- [Required action] Set the data down again, word for word, as it appears below.

- [Records for processing]
=====

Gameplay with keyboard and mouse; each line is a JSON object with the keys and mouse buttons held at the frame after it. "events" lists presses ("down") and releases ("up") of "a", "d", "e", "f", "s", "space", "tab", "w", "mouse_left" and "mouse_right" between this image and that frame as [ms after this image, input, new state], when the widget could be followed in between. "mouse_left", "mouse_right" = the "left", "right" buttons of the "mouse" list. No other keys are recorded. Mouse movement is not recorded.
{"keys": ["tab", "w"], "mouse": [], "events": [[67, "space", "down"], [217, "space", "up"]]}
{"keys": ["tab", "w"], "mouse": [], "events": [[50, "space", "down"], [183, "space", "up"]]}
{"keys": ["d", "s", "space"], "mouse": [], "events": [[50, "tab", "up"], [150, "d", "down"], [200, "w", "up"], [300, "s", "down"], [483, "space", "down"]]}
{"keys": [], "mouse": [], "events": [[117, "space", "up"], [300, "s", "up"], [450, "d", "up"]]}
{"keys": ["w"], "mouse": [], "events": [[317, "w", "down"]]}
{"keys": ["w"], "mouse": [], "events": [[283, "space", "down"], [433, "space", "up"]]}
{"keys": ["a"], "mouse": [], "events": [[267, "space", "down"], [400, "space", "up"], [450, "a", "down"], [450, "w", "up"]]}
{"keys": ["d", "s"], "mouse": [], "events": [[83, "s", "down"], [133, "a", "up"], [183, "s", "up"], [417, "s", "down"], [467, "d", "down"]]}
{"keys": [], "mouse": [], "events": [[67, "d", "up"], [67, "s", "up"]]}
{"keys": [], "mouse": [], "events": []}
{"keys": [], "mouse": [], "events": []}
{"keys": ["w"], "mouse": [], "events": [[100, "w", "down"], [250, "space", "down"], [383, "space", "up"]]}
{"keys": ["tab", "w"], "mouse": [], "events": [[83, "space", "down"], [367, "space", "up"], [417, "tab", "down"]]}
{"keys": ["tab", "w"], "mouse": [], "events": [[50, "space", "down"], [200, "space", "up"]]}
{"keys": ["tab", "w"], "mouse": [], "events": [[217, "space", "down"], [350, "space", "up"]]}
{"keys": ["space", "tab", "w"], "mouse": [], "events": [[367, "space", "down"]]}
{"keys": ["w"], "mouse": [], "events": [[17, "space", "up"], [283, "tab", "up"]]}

=====

- [Response area]
Gameplay with keyboard and mouse; each line is a JSON object with the keys and mouse buttons held at the frame after it. "events" lists presses ("down") and releases ("up") of "a", "d", "e", "f", "s", "space", "tab", "w", "mouse_left" and "mouse_right" between this image and that frame as [ms after this image, input, new state], when the widget could be followed in between. "mouse_left", "mouse_right" = the "left", "right" buttons of the "mouse" list. No other keys are recorded. Mouse movement is not recorded.
{"keys": ["tab", "w"], "mouse": [], "events": [[67, "space", "down"], [217, "space", "up"]]}
{"keys": ["tab", "w"], "mouse": [], "events": [[50, "space", "down"], [183, "space", "up"]]}
{"keys": ["d", "s", "space"], "mouse": [], "events": [[50, "tab", "up"], [150, "d", "down"], [200, "w", "up"], [300, "s", "down"], [483, "space", "down"]]}
{"keys": [], "mouse": [], "events": [[117, "space", "up"], [300, "s", "up"], [450, "d", "up"]]}
{"keys": ["w"], "mouse": [], "events": [[317, "w", "down"]]}
{"keys": ["w"], "mouse": [], "events": [[283, "space", "down"], [433, "space", "up"]]}
{"keys": ["a"], "mouse": [], "events": [[267, "space", "down"], [400, "space", "up"], [450, "a", "down"], [450, "w", "up"]]}
{"keys": ["d", "s"], "mouse": [], "events": [[83, "s", "down"], [133, "a", "up"], [183, "s", "up"], [417, "s", "down"], [467, "d", "down"]]}
{"keys": [], "mouse": [], "events": [[67, "d", "up"], [67, "s", "up"]]}
{"keys": [], "mouse": [], "events": []}
{"keys": [], "mouse": [], "events": []}
{"keys": ["w"], "mouse": [], "events": [[100, "w", "down"], [250, "space", "down"], [383, "space", "up"]]}
{"keys": ["tab", "w"], "mouse": [], "events": [[83, "space", "down"], [367, "space", "up"], [417, "tab", "down"]]}
{"keys": ["tab", "w"], "mouse": [], "events": [[50, "space", "down"], [200, "space", "up"]]}
{"keys": ["tab", "w"], "mouse": [], "events": [[217, "space", "down"], [350, "space", "up"]]}
{"keys": ["space", "tab", "w"], "mouse": [], "events": [[367, "space", "down"]]}
{"keys": ["w"], "mouse": [], "events": [[17, "space", "up"], [283, "tab", "up"]]}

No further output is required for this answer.